Séparation : 5 conseils pour préserver les enfants
Parent séparé

Séparation : 5 conseils pour préserver les enfants

La séparation de ses parents est toujours pour un enfant un véritable séisme, parce qu’elle signe la fin du monde qu’il a connu depuis sa naissance. Voici quelques comportements à adopter (ou à éviter) pour l’accompagner dans cette phase difficile et minimiser le choc de la séparation.

1- Comprendre à quel point la séparation est difficile pour l’enfant

La rupture parentale marque pour l’enfant une rupture “avec le temps d’avant”, celui où il pouvait avoir son père et sa mère, ensemble, avec lui. “Quand ses parents se séparent, l’enfant se retrouve, lui, séparé du couple de ses parents. Il sait instinctivement qu’il lui faudra, maintenant, toujours compter avec un absent”, résume le psychopédagogue et chercheur en sociopédagogie familiale et scolaire Bruno Humbeeck. “Quand il sera avec l’un, c’est parce qu’il sera privé de l’autre et quand il sera avec l’autre, c’est parce que l’un n’est plus là. Or l’absence dans la tête d’un enfant est souvent quelque chose de difficile à concevoir, d’impossible à maîtriser, de compliqué à vivre.” 

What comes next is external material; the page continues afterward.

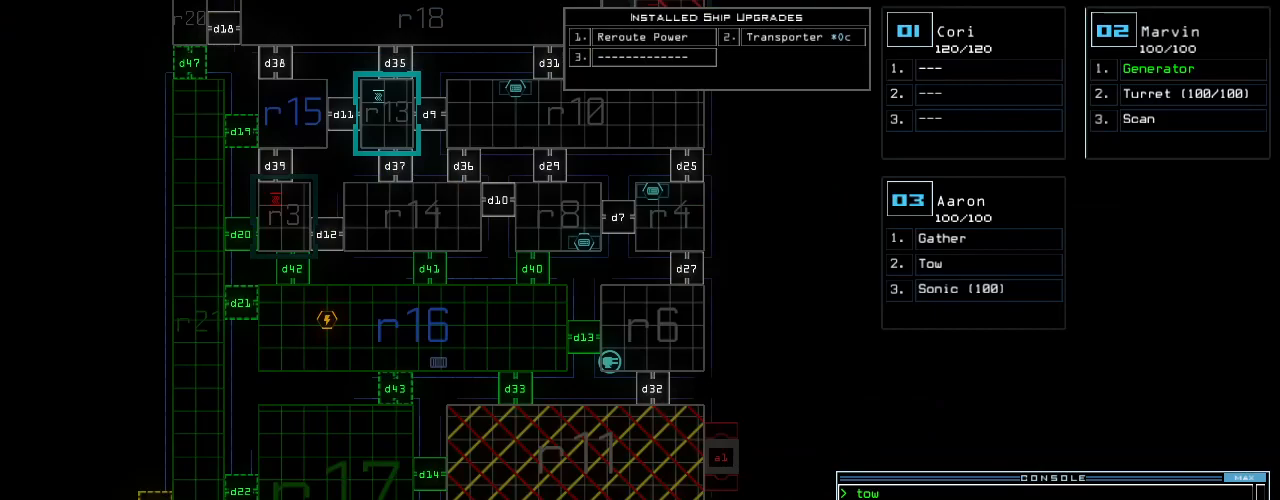
{"keys": [], "events": [[20, "space", "down"], [40, "6", "up"], [100, "space", "up"], [140, "r", "down"], [240, "r", "up"], [340, "1", "down"], [420, "1", "up"], [420, "return", "down"], [500, "return", "up"]]}
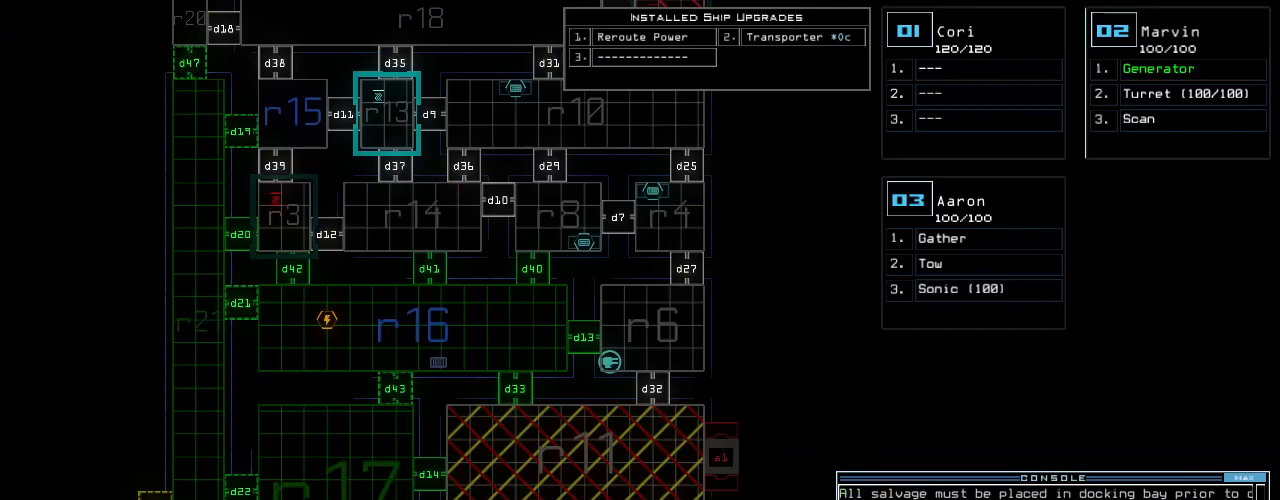
{"keys": [], "events": []}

Dans son livre Comment préserver ses enfants lors d’une séparation (Mango Editions), Bruno Humbeeck insiste sur le fait que la séparation est peut-être devenue un événement statistique fréquent mais que ça n’en fait pas pour autant quelque chose de banal. Et si en tant qu’adulte, nous avons eu le temps de nourrir notre réflexion, de nous préparer au changement ou de nous projeter dans une nouvelle vie qui nous semble peut-être attirante, l’enfant, lui, voit son monde s’effondrer d’un coup quand ses parents divorcent. Parce que son père et sa mère – cette famille – était le seul monde qu’il a connu. “Pour l’enfant, ses parents qui se séparent, c’est un monde qui se fissure, un univers qui se brise en deux en le laissant lui, au milieu, comme un trait d’union devenu inutile, comme un pont inachevé, bombardé ou démoli, qui ne parvient plus à relier deux rives désormais isolées d’une de l’autre…”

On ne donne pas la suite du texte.